◆ ACTION ITEM ◆
Look through the entries below and report every line that has "Oauth".

[Dataset entries]

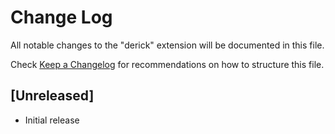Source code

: # Change Log

All notable changes to the "derick" extension will be documented in this file.

Check [Keep a Changelog](http://keepachangelog.com/) for recommendations on how to structure this file.

## [Unreleased]

- Initial release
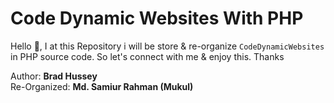 # Code Dynamic Websites With PHP

Hello 👋, I at this Repository i will be store &amp; re-organize `CodeDynamicWebsites` in PHP source code. So let's connect with me &amp; enjoy this. Thanks

Author: **Brad Hussey** <br/>
Re-Organized: **Md. Samiur Rahman (Mukul)**
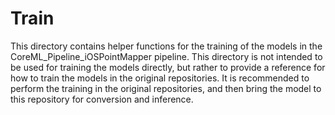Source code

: # Train

This directory contains helper functions for the training of the models in the CoreML_Pipeline_iOSPointMapper pipeline.
This directory is not intended to be used for training the models directly, but rather to provide a reference for how to train the models in the original repositories.
It is recommended to perform the training in the original repositories, and then bring the model to this repository for conversion and inference.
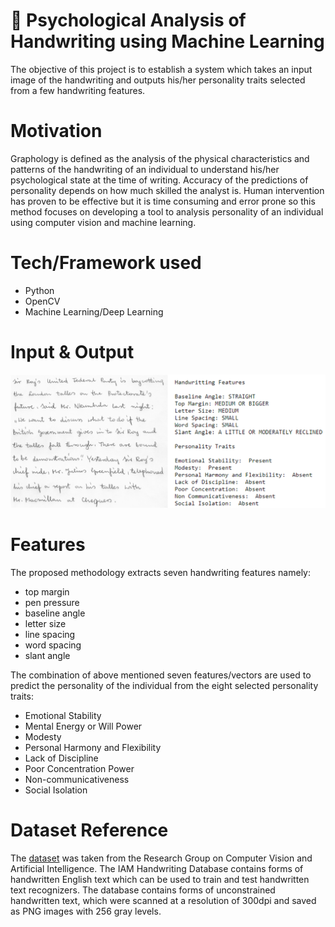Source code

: # :brain: Psychological Analysis of Handwriting using Machine Learning
The objective of this project is to establish a system which takes an input image of the handwriting and outputs his/her personality traits selected from a few handwriting features.

# Motivation
Graphology is defined as the analysis of the physical characteristics and patterns of the handwriting of an individual to understand his/her psychological state at
the time of writing. Accuracy of the predictions of personality depends on how much skilled the analyst is. 
Human intervention has proven to be effective but it is time consuming and error prone so this method focuses on developing a tool to analysis personality of an individual using computer vision and machine learning.

# Tech/Framework used
- Python
- OpenCV
- Machine Learning/Deep Learning

# Input & Output
![](/uploads/I-O.PNG)
# Features
The proposed methodology extracts seven handwriting features namely:
- top margin
- pen pressure
- baseline angle
- letter size
- line spacing
- word spacing 
- slant angle

The combination of above mentioned seven features/vectors are used to predict the personality of the individual from the eight selected personality traits:
- Emotional Stability
- Mental Energy or Will Power
- Modesty
- Personal Harmony and Flexibility
- Lack of Discipline
- Poor Concentration Power
- Non-communicativeness
- Social Isolation

# Dataset Reference
The [dataset](https://fki.tic.heia-fr.ch/databases/iam-handwriting-database) was taken from the Research Group on Computer Vision and Artificial Intelligence. The IAM Handwriting Database contains forms of handwritten English text which can be used to train and test handwritten text recognizers. The database contains forms of unconstrained handwritten text, which were scanned at a resolution of 300dpi and saved as PNG images with 256 gray levels.

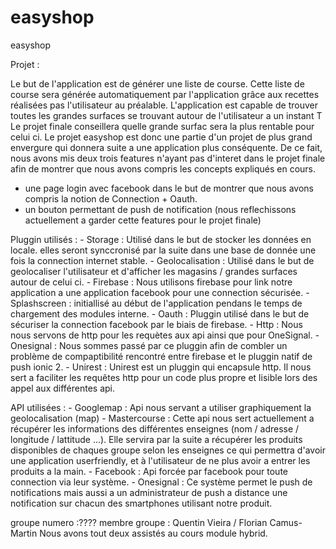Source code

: # easyshop
easyshop

Projet :

Le but de l'application est de générer une liste de course.
Cette liste de course sera générée automatiquement par l'application grâce aux recettes réalisées pas l'utilisateur au préalable.
L'application est capable de trouver toutes les grandes surfaces se trouvant autour de l'utilisateur a un instant T Le projet finale conseillera quelle grande surfac sera la plus rentable pour celui ci.
Le projet easyshop est donc une partie d'un projet de plus grand envergure qui donnera suite a une application plus conséquente.
De ce fait, nous avons mis deux trois features n'ayant pas d'interet dans le projet finale afin de montrer que nous avons compris les concepts expliqués en cours.
   - une page login avec facebook dans le but de montrer que nous avons compris la notion de Connection + Oauth.
   - un bouton permettant de push de notification (nous reflechissons actuellement a garder cette features pour le projet finale)


Pluggin utilisés :
	- Storage : Utilisé dans le but de stocker les données en locale. elles seront synccronisé par la suite dans une base de donnée une fois la connection internet stable.
	- Geolocalisation : Utilisé dans le but de geolocaliser l'utilisateur et d'afficher les magasins / grandes surfaces autour de celui ci.
	- Firebase : Nous utilisons firebase pour link notre application a une application facebook pour une connection sécurisée.
	- Splashscreen : initiallisé au début de l'application pendans le temps de chargement des modules interne.
	- Oauth : Pluggin utilisé dans le but de sécuriser la connection facebook par le biais de firebase.
	- Http : Nous nous servons de http pour les requètes aux api ainsi que pour OneSignal.
	- Onesignal : Nous sommes passé par ce pluggin afin de combler un problème de compaptibilité rencontré entre firebase et le pluggin natif de push ionic 2.
	- Unirest : Unirest est un pluggin qui encapsule http. Il nous sert a faciliter les requêtes http pour un code plus propre et lisible lors des appel aux différentes api.


API utilisées :
	- Googlemap : Api nous servant a utiliser graphiquement la geolocalisation (map)
	- Mastercourse : Cette api nous sert actuellement a récupérer les informations des différentes enseignes (nom / adresse / longitude / lattitude ...). Elle servira par la suite a récupérer les produits disponibles de chaques groupe selon les enseignes ce qui permettra d'avoir une application userfriendly, et à l'utilisateur de ne plus avoir a entrer les produits a la main. 
	- Facebook : Api forcée par facebook pour toute connection via leur système.
	- Onesignal : Ce système permet le push de notifications mais aussi a un administrateur de push a distance une notification sur chacun des smartphones utilisant notre produit. 



groupe numero :????
membre groupe : Quentin Vieira / Florian Camus-Martin
Nous avons tout deux assistés au cours module hybrid.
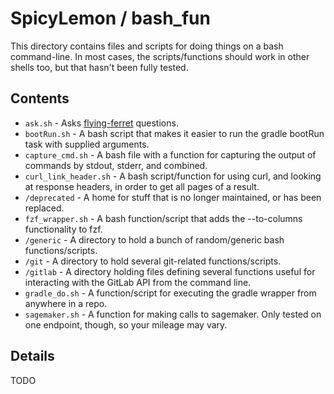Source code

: # SpicyLemon / bash_fun
This directory contains files and scripts for doing things on a bash command-line.
In most cases, the scripts/functions should work in other shells too, but that hasn't been fully tested.

## Contents

* `ask.sh` - Asks [flying-ferret](https://github.com/SpicyLemon/flying-ferret) questions.
* `bootRun.sh` - A bash script that makes it easier to run the gradle bootRun task with supplied arguments.
* `capture_cmd.sh` - A bash file with a function for capturing the output of commands by stdout, stderr, and combined.
* `curl_link_header.sh` - A bash script/function for using curl, and looking at response headers, in order to get all pages of a result.
* `/deprecated` - A home for stuff that is no longer maintained, or has been replaced.
* `fzf_wrapper.sh` - A bash function/script that adds the --to-columns functionality to fzf.
* `/generic` - A directory to hold a bunch of random/generic bash functions/scripts.
* `/git` - A directory to hold several git-related functions/scripts.
* `/gitlab` - A directory holding files defining several functions useful for interacting with the GitLab API from the command line.
* `gradle_do.sh` - A function/script for executing the gradle wrapper from anywhere in a repo.
* `sagemaker.sh` - A function for making calls to sagemaker. Only tested on one endpoint, though, so your mileage may vary.

## Details

TODO

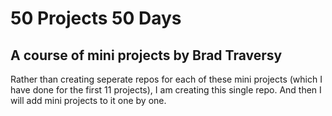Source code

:# 50 Projects 50 Days
## A course of mini projects by Brad Traversy
Rather than creating seperate repos for each of these mini projects (which I have done for the first 11 projects), I am creating this single repo. And then I will add mini projects to it one by one.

◆ FINAL ANSWER ◆
   - une page login avec facebook dans le but de montrer que nous avons compris la notion de Connection + Oauth.
	- Oauth : Pluggin utilisé dans le but de sécuriser la connection facebook par le biais de firebase.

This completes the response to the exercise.